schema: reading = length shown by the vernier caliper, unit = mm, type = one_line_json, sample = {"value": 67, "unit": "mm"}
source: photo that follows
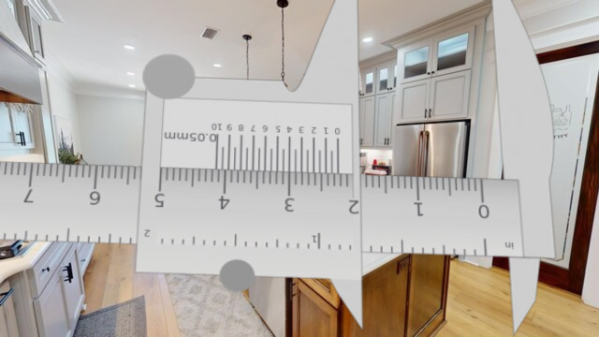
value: {"value": 22.4, "unit": "mm"}
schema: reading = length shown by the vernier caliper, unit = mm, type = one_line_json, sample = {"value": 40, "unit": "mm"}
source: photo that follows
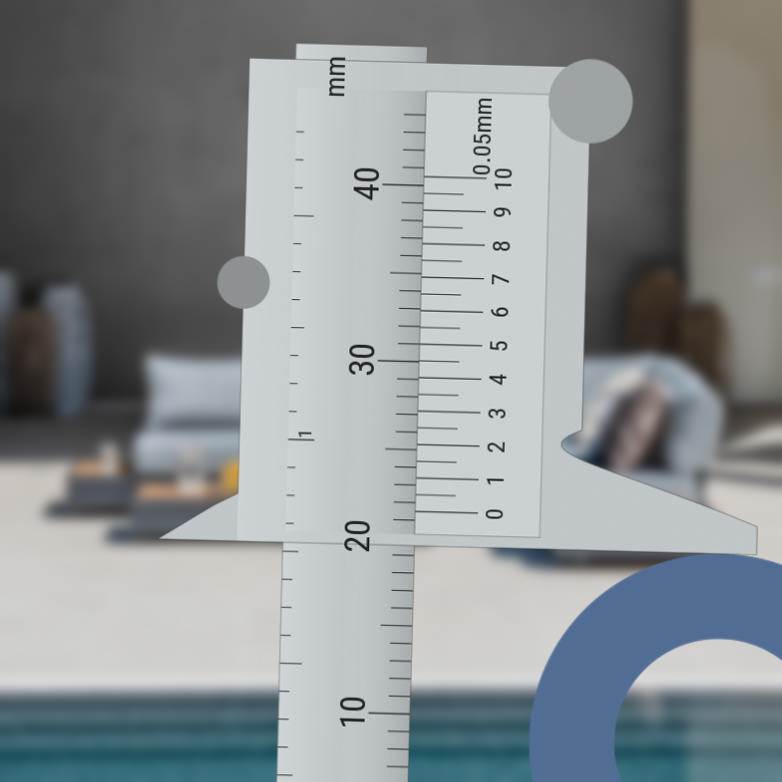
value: {"value": 21.5, "unit": "mm"}
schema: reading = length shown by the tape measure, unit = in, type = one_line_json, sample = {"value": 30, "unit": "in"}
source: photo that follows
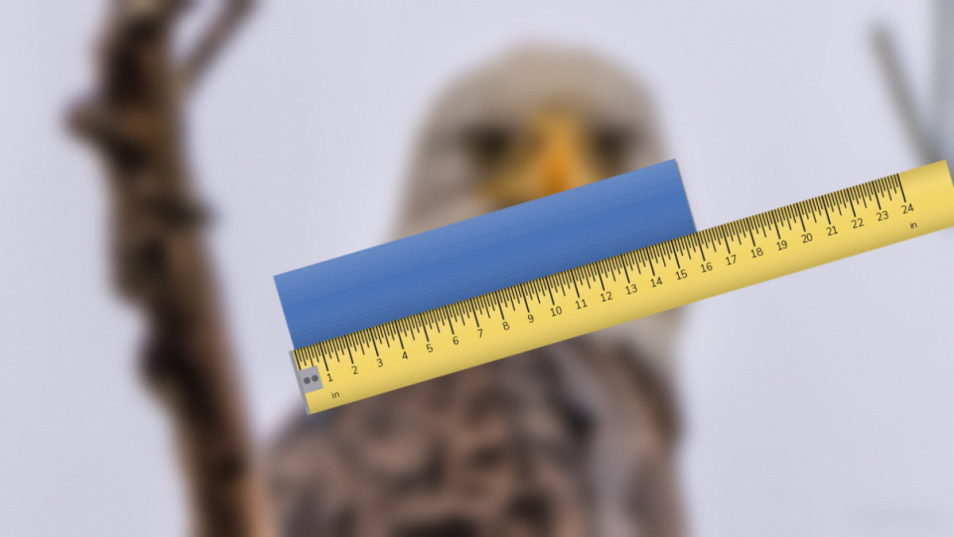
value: {"value": 16, "unit": "in"}
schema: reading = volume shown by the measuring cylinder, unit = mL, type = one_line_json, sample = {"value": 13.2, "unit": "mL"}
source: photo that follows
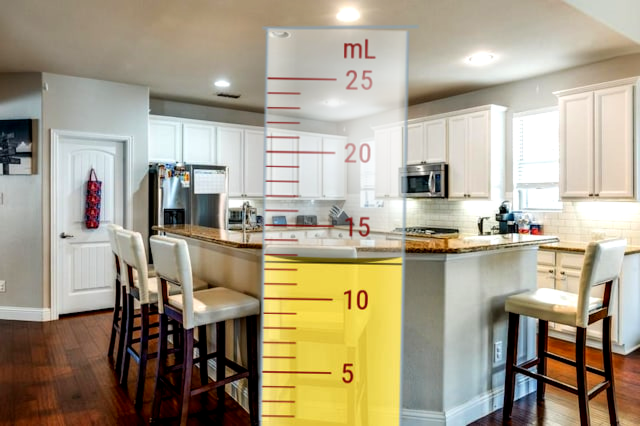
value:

☆ ☆ ☆ ☆

# Task
Update all of the data above by replacing every instance of "photo that follows" with "image shown next" and leaving everything else unchanged. Leave the pictures out of your version.

# Solution
schema: reading = length shown by the vernier caliper, unit = mm, type = one_line_json, sample = {"value": 67, "unit": "mm"}
source: image shown next
value: {"value": 22.4, "unit": "mm"}
schema: reading = length shown by the vernier caliper, unit = mm, type = one_line_json, sample = {"value": 40, "unit": "mm"}
source: image shown next
value: {"value": 21.5, "unit": "mm"}
schema: reading = length shown by the tape measure, unit = in, type = one_line_json, sample = {"value": 30, "unit": "in"}
source: image shown next
value: {"value": 16, "unit": "in"}
schema: reading = volume shown by the measuring cylinder, unit = mL, type = one_line_json, sample = {"value": 13.2, "unit": "mL"}
source: image shown next
value:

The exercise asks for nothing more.